On one of my last evenings I rode, attended only by Mirza, to the village of Dastgird to see two women whose husband desired medicines for them. This village is piled upon the hillside at the north end of the valley and a traveller can be seen afar off. I had never visited any of the camps so slenderly escorted, and when I saw the roofs covered with men and numbers more running to the stream with long guns slung behind their backs and big knives in their girdles, I was much afraid that they might be rude in the absence of a European man, and that I should get into trouble. At the stream the ketchuda, whose wives were ill, and several of the principal inhabitants met me. They salaamed, touched their hearts and brows, two held my stirrups, others walked alongside, and an ever-increasing escort took me up the steep rude alley of the village to the low arch by which the headman's courtyard—all rocks, holes, and heaps—is entered.

Dismounting was a difficulty. Several men got hold of Screw, one made a step of his back, another of his knee, one grasped my foot, two got hold of my arms, all shouting and disputing as to how to proceed, but somehow I was hauled off, and lifted by strong arms up into the atrium, the floor of which was covered with their woven rugs, across which they led me to an improvised place of honour, a karsi covered with a red blanket. A brass samovar was steaming hospitably on the floor, surrounded by tea-glasses, trays, and sugar. The chief paid me the usual Persian compliment, "Your presence purifies the house;" men crowded in, shrouded women peeped through doorways; they served me on bended knees with tea à la Russe, and though they shouted very loud, and often all together, they made me very cordially welcome. They send their flocks with some of their people to warmer regions for the winter, but the chief and many families remain, though the snow is from seven to nine feet deep, according to their marks on a post.

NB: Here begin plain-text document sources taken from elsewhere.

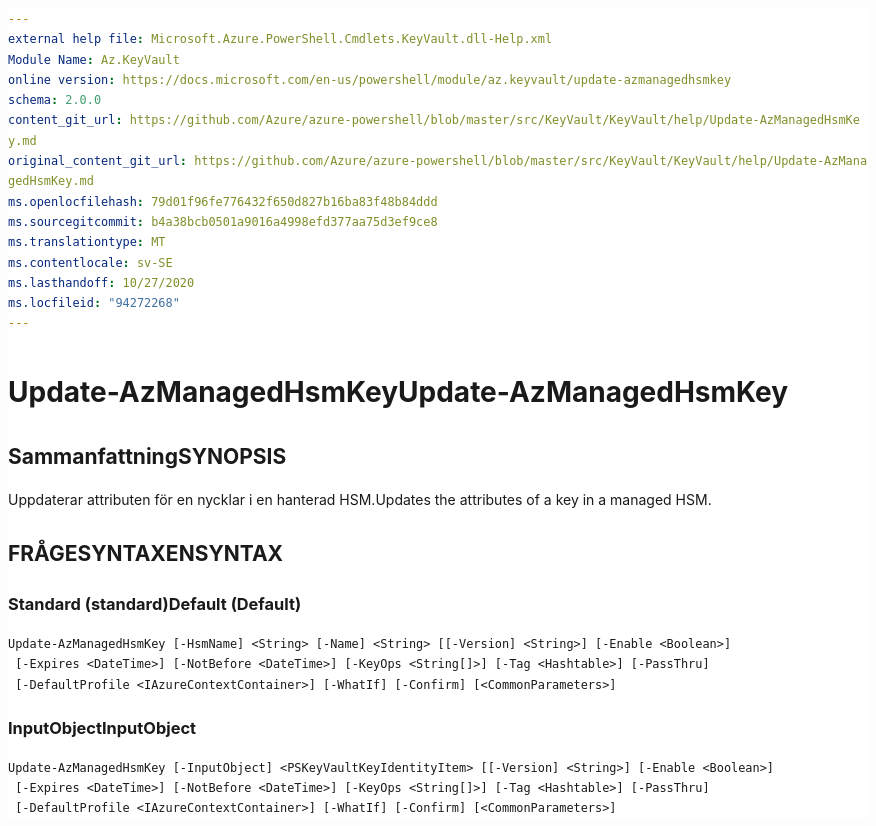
 ```yaml
---
external help file: Microsoft.Azure.PowerShell.Cmdlets.KeyVault.dll-Help.xml
Module Name: Az.KeyVault
online version: https://docs.microsoft.com/en-us/powershell/module/az.keyvault/update-azmanagedhsmkey
schema: 2.0.0
content_git_url: https://github.com/Azure/azure-powershell/blob/master/src/KeyVault/KeyVault/help/Update-AzManagedHsmKey.md
original_content_git_url: https://github.com/Azure/azure-powershell/blob/master/src/KeyVault/KeyVault/help/Update-AzManagedHsmKey.md
ms.openlocfilehash: 79d01f96fe776432f650d827b16ba83f48b84ddd
ms.sourcegitcommit: b4a38bcb0501a9016a4998efd377aa75d3ef9ce8
ms.translationtype: MT
ms.contentlocale: sv-SE
ms.lasthandoff: 10/27/2020
ms.locfileid: "94272268"
---
```

# <span data-ttu-id="cfc23-101">Update-AzManagedHsmKey</span><span class="sxs-lookup"><span data-stu-id="cfc23-101">Update-AzManagedHsmKey</span></span>

## <span data-ttu-id="cfc23-102">Sammanfattning</span><span class="sxs-lookup"><span data-stu-id="cfc23-102">SYNOPSIS</span></span>
<span data-ttu-id="cfc23-103">Uppdaterar attributen för en nycklar i en hanterad HSM.</span><span class="sxs-lookup"><span data-stu-id="cfc23-103">Updates the attributes of a key in a managed HSM.</span></span>

## <span data-ttu-id="cfc23-104">FRÅGESYNTAXEN</span><span class="sxs-lookup"><span data-stu-id="cfc23-104">SYNTAX</span></span>

### <span data-ttu-id="cfc23-105">Standard (standard)</span><span class="sxs-lookup"><span data-stu-id="cfc23-105">Default (Default)</span></span>
```
Update-AzManagedHsmKey [-HsmName] <String> [-Name] <String> [[-Version] <String>] [-Enable <Boolean>]
 [-Expires <DateTime>] [-NotBefore <DateTime>] [-KeyOps <String[]>] [-Tag <Hashtable>] [-PassThru]
 [-DefaultProfile <IAzureContextContainer>] [-WhatIf] [-Confirm] [<CommonParameters>]
```

### <span data-ttu-id="cfc23-106">InputObject</span><span class="sxs-lookup"><span data-stu-id="cfc23-106">InputObject</span></span>
```
Update-AzManagedHsmKey [-InputObject] <PSKeyVaultKeyIdentityItem> [[-Version] <String>] [-Enable <Boolean>]
 [-Expires <DateTime>] [-NotBefore <DateTime>] [-KeyOps <String[]>] [-Tag <Hashtable>] [-PassThru]
 [-DefaultProfile <IAzureContextContainer>] [-WhatIf] [-Confirm] [<CommonParameters>]
```
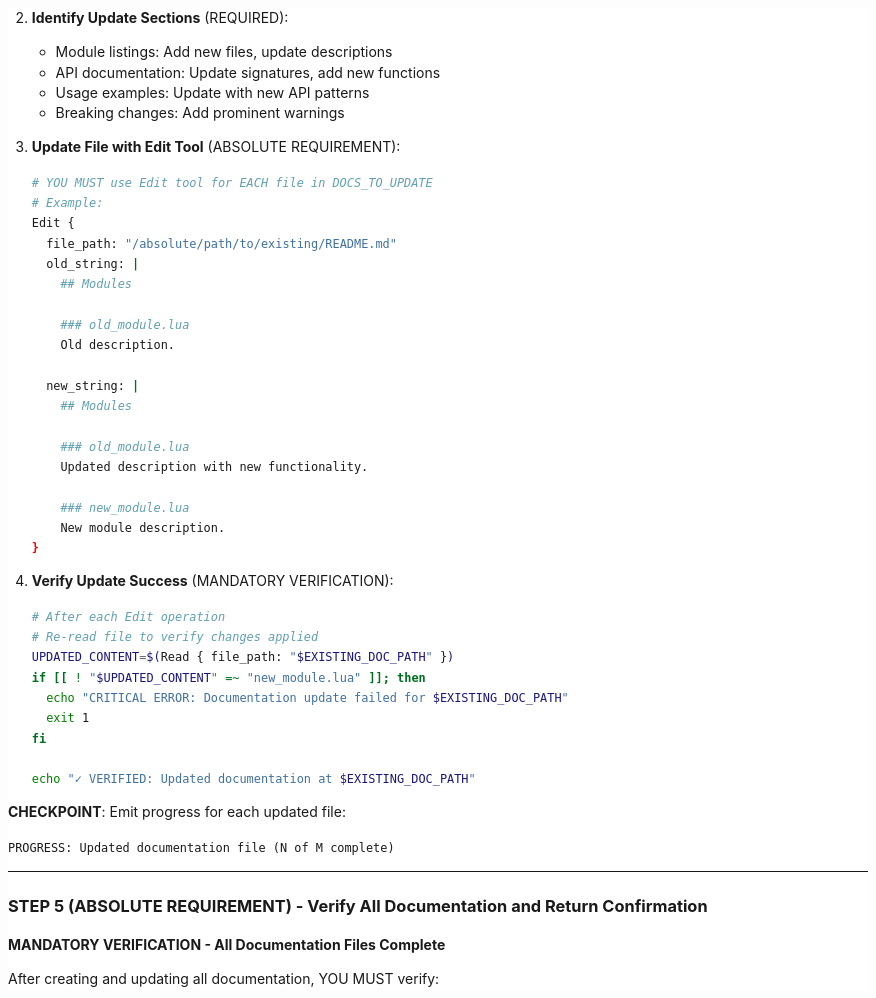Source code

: 2. **Identify Update Sections** (REQUIRED):
   - Module listings: Add new files, update descriptions
   - API documentation: Update signatures, add new functions
   - Usage examples: Update with new API patterns
   - Breaking changes: Add prominent warnings

3. **Update File with Edit Tool** (ABSOLUTE REQUIREMENT):
   ```bash
   # YOU MUST use Edit tool for EACH file in DOCS_TO_UPDATE
   # Example:
   Edit {
     file_path: "/absolute/path/to/existing/README.md"
     old_string: |
       ## Modules

       ### old_module.lua
       Old description.

     new_string: |
       ## Modules

       ### old_module.lua
       Updated description with new functionality.

       ### new_module.lua
       New module description.
   }
   ```

4. **Verify Update Success** (MANDATORY VERIFICATION):
   ```bash
   # After each Edit operation
   # Re-read file to verify changes applied
   UPDATED_CONTENT=$(Read { file_path: "$EXISTING_DOC_PATH" })
   if [[ ! "$UPDATED_CONTENT" =~ "new_module.lua" ]]; then
     echo "CRITICAL ERROR: Documentation update failed for $EXISTING_DOC_PATH"
     exit 1
   fi

   echo "✓ VERIFIED: Updated documentation at $EXISTING_DOC_PATH"
   ```

**CHECKPOINT**: Emit progress for each updated file:
```
PROGRESS: Updated documentation file (N of M complete)
```

---

### STEP 5 (ABSOLUTE REQUIREMENT) - Verify All Documentation and Return Confirmation

**MANDATORY VERIFICATION - All Documentation Files Complete**

After creating and updating all documentation, YOU MUST verify:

I rode to the camp where the wives were, with the Khan and a number of men on foot and on horseback, a messenger having been sent in advance. In the village the great sheep-dogs, as usual, showed extreme hostility, and one, madder than the rest, a powerful savage, attacked me, fixing his teeth in my stirrup guard, and hanging on. The Khan drew a revolver and shot him through the back, killing him at once, and threatened to beat the owner. Screw was quite undisturbed by the incident.

The power of the ketchuda or headman of a group of families is not absolute even in this small area. His duties are to arrange the annual migrations, punish small crimes summarily, to report larger crimes to the Khan, to collect the tribute, conjointly with the Khan, and to carry out his orders among the families of his group. Private oppression appears to be much practised among the ketchudas, and under the feeble rule of Imam Kuli Khan to be seldom exposed. The ketchuda's office, originally elective, has a great tendency to become hereditary, but at any moment the Ilkhani may declare it elective in a special case.

Though the offices of Ilkhani and Ilbegi are held only annually at the pleasure of the Shah, and the ketchudas are properly elective, the office of Khan or chief is strictly hereditary, though it does not necessarily fall to the eldest son. This element of permanence gives the Khan almost supreme authority in his tribe, and when the Ilkhani is a weak man and a Khan is a strong one, he is practically independent, except in the matter of the tribute to the Shah.